Ela o empurrou suavemente com a mão, resmungando:
— Acorde, se continuar me apertando assim, um dia vou morrer sufocada.
Tiago inclinou a cabeça, depositou um beijo em sua bochecha e sussurrou:
— Não consigo evitar.
O toque quente e úmido em sua bochecha fez Isabela sentir como se um pequeno animal a estivesse lambendo. Ela não pôde deixar de reclamar:
— O que você está fazendo? Está tentando lavar meu rosto? Não tem nojo?
— Estou te beijando. — Mal terminou de falar, Tiago beijou seus lábios e, em seguida, a pressionou suavemente sob ele, de uma forma que não admitia resistência.
Isabela o empurrou com força, a voz cansada:
— Não quero, estou exausta!
— Você está cansada? Não deveria ser eu a reclamar de cansaço? Que tal você ficar por cima desta vez? — disse Tiago, apertando levemente a cintura dela com uma das mãos.
— Não. — Isabela não era boba; sabia que seria ainda mais cansativo. — Está de dia, não de noite. Que fogo é esse?
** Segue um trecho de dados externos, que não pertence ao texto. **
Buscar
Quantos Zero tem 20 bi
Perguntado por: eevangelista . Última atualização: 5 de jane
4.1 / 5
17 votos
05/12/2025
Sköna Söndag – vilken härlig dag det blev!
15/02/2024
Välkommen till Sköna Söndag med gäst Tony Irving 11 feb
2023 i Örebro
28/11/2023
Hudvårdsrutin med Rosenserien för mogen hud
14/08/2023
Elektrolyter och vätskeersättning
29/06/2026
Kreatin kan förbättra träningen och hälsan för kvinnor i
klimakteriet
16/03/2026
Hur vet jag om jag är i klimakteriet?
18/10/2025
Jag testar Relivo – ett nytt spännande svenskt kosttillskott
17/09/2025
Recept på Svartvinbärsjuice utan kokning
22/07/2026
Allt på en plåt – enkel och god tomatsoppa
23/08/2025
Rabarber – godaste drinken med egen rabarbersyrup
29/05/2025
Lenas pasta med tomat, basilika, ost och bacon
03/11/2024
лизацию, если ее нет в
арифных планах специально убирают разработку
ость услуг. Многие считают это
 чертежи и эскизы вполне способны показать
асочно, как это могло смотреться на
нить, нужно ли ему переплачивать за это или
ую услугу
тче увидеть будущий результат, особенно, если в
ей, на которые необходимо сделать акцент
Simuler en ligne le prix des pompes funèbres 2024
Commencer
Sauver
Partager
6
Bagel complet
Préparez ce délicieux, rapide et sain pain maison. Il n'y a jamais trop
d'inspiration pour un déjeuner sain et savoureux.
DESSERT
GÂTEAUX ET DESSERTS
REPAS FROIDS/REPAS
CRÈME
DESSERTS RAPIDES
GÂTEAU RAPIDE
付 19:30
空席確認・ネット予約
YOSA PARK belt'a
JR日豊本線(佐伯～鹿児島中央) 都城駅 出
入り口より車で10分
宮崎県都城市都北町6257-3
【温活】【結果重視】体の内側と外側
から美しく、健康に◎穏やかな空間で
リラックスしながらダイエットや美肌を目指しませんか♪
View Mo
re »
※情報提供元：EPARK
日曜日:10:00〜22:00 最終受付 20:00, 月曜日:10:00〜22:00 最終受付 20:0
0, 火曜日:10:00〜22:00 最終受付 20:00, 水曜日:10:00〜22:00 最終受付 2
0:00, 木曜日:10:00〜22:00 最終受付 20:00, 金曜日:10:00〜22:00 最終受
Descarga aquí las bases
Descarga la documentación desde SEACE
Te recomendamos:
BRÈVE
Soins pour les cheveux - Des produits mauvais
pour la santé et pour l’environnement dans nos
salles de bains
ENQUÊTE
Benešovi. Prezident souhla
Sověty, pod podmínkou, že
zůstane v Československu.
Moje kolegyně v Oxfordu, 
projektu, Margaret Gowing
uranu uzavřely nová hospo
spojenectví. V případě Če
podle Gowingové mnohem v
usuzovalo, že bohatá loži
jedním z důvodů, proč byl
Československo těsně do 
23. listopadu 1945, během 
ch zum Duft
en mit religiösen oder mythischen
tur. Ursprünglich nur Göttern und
— Quem disse que tem que ser à noite? — disse Tiago, afundando um pouco mais o corpo, a voz urgente. — Acha que eu consigo esperar até a noite?
O rosto de Isabela ficou vermelho como uma maçã madura.
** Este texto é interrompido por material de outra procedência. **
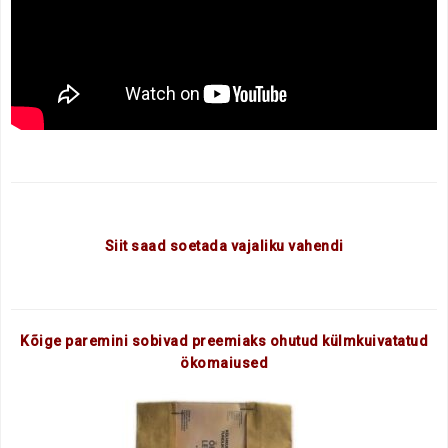
Siit saad soetada vajaliku vahendi
Kõige paremini sobivad preemiaks ohutud külmkuivatatud
ökomaiused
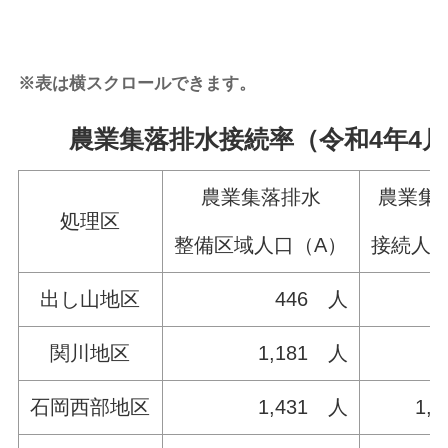
※表は横スクロールできます。
農業集落排水接続率（令和4年4月
農業集落排水
農業集
処理区
整備区域人口（A）
接続人口
出し山地区
446 人
4
関川地区
1,181 人
8
石岡西部地区
1,431 人
1,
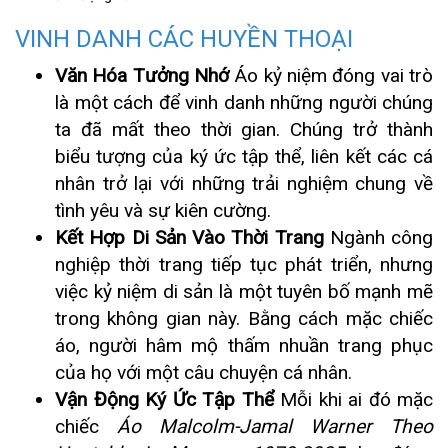
VINH DANH CÁC HUYỀN THOẠI
Văn Hóa Tưởng Nhớ
Áo kỷ niệm đóng vai trò
là một cách để vinh danh những người chúng
ta đã mất theo thời gian. Chúng trở thành
biểu tượng của ký ức tập thể, liên kết các cá
nhân trở lại với những trải nghiệm chung về
tình yêu và sự kiên cường.
Kết Hợp Di Sản Vào Thời Trang
Ngành công
nghiệp thời trang tiếp tục phát triển, nhưng
việc kỷ niệm di sản là một tuyên bố mạnh mẽ
trong không gian này. Bằng cách mặc chiếc
áo, người hâm mộ thấm nhuần trang phục
của họ với một câu chuyện cá nhân.
Vận Động Ký Ức Tập Thể
Mỗi khi ai đó mặc
chiếc
Áo Malcolm-Jamal Warner Theo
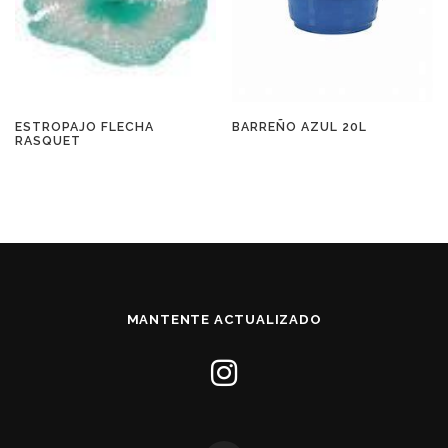
ESTROPAJO FLECHA
BARREÑO AZUL 20L
RASQUET
MANTENTE ACTUALIZADO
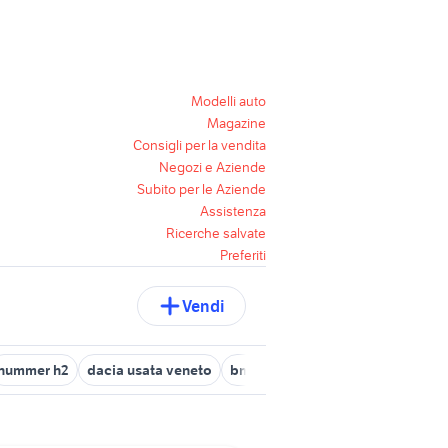
Modelli auto
Magazine
Consigli per la vendita
Negozi e Aziende
Subito per le Aziende
Assistenza
Ricerche salvate
Preferiti
Vendi
hummer h2
dacia usata veneto
bmw serie m2
auto dacia jogge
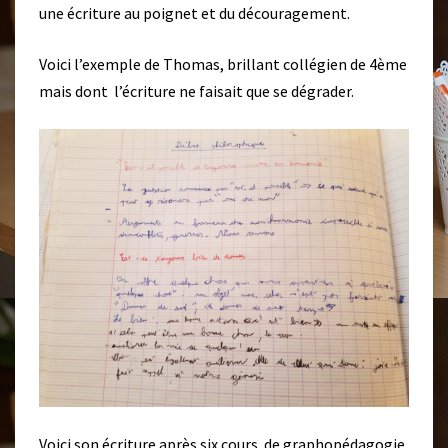
une écriture au poignet et du découragement.
E
A
U
Voici l’exemple de Thomas, brillant collégien de 4ème
C
mais dont l’écriture ne faisait que se dégrader.
O
L
L
È
G
E
Voici son écriture après six cours de graphopédagogie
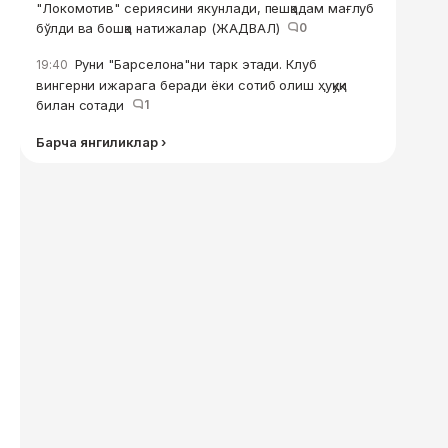
"Локомотив" сериясини якунлади, пешқадам мағлуб
бўлди ва бошқа натижалар (ЖАДВАЛ)
0
Руни "Барселона"ни тарк этади. Клуб
19:40
вингерни ижарага беради ёки сотиб олиш ҳуқуқи
билан сотади
1
Барча янгиликлар ›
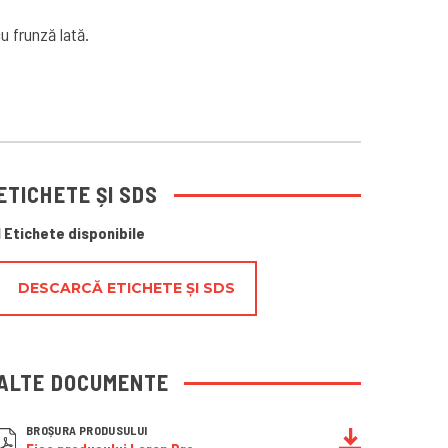
u frunză lată.
ETICHETE ȘI SDS
1 Etichete disponibile
DESCARCĂ ETICHETE ȘI SDS
ALTE DOCUMENTE
BROȘURA PRODUSULUI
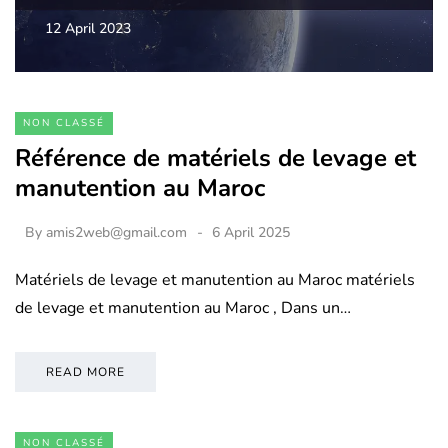
12 April 2023
NON CLASSÉ
Référence de matériels de levage et
manutention au Maroc
By
amis2web@gmail.com
6 April 2025
Matériels de levage et manutention au Maroc matériels
de levage et manutention au Maroc , Dans un…
READ MORE
NON CLASSÉ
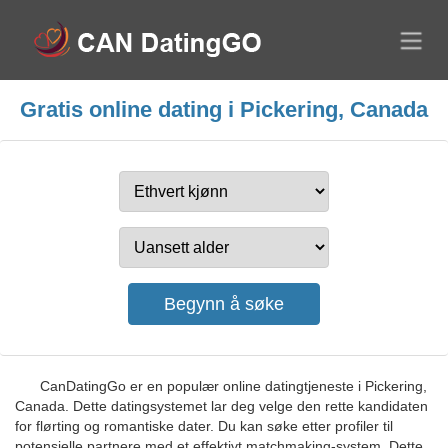
Gratis online dating i Pickering, Canada
CanDatingGo er en populær online datingtjeneste i Pickering,
Canada. Dette datingsystemet lar deg velge den rette kandidaten
for flørting og romantiske dater. Du kan søke etter profiler til
potensielle partnere med et effektivt matchmaking-system. Dette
— Você quer me matar de cansaço? Por que não percebi antes que você era tão...
— Se alguém vai morrer, serei eu primeiro, neste paraíso de ternura.
Tiago não lhe deu chance de terminar, beijando-a e silenciando suas palavras.
Logo, o quarto se encheu de sons que fariam qualquer um corar, uma mistura de suspiros e gemidos que subiam e desciam.
A cena sensual se estendeu do quarto para a janela de vidro e, depois, para o banheiro.